SimpleDB is one of the core Amazon Web Services, which include Amazon Simple Storage Service (S3) and Amazon Elastic Compute Cloud (EC2). Amazon SimpleDB stores your structured data as key-value pairs in the Amazon Web Services (AWS) cloud and lets you run real-time queries against this data. You can scale it easily in response to increased load from your successful applications without the need for a costly cluster database server complex.
SimpleDB, as illustrated in the following diagram, is designed to be used either as an independent data storage component in your applications or in conjunction with some of the other services from Amazon's stable of Cloud Services, such as Amazon S3 and Amazon EC2.
The biggest challenge in SimpleDB is learning to think in its unique metaphor. Like speaking a new language, you need to stop translating and start thinking in that language. Rather than thinking of SimpleDB as a database, approach it as a spreadsheet with some XML characteristics.
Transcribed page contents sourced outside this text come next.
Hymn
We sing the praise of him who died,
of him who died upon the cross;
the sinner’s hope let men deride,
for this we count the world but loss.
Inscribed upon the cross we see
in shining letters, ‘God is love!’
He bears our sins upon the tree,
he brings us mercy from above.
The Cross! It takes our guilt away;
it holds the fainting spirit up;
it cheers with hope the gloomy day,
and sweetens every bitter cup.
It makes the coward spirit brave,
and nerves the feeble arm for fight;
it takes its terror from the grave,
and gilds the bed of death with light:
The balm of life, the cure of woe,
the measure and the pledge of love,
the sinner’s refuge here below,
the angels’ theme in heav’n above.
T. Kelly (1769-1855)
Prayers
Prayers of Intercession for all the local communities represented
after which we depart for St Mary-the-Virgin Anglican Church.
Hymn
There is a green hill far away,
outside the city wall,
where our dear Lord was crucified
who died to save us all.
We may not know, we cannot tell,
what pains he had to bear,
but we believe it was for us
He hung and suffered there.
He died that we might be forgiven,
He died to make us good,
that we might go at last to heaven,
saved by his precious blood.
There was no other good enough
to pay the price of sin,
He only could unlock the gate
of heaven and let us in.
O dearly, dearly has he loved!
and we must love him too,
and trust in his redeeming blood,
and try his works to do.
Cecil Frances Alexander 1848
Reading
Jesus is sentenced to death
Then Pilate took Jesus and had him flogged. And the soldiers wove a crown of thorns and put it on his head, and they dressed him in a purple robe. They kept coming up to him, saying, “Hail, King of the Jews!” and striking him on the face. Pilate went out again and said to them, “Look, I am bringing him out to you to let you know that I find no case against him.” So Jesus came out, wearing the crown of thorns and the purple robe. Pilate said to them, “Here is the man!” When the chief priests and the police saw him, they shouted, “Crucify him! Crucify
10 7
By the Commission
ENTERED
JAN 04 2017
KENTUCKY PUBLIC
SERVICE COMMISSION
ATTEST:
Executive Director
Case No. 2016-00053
SimpleDB functionality can be accessed from almost any programming language (such as Python, Ruby, Java, PHP, Erlang, and Perl) using super simple HTTP-based requests. You can get started anytime you like, and you pay for it based on how much you use it. It is very different from a relational database, and takes a completely different approach toward storing and querying data. It follows the convention of eventual consistency. Think of it as a single master database for updates and a large collection of read database slaves. Any changes made to your data will need to be propagated across all the different copies. This can sometimes take a few seconds depending upon the system load at that time and network latency, which means that a consumer of your domain and data may not see the changes immediately. The changes will eventually be propagated throughout SimpleDB, but this is an important consideration you need to think about when designing your application.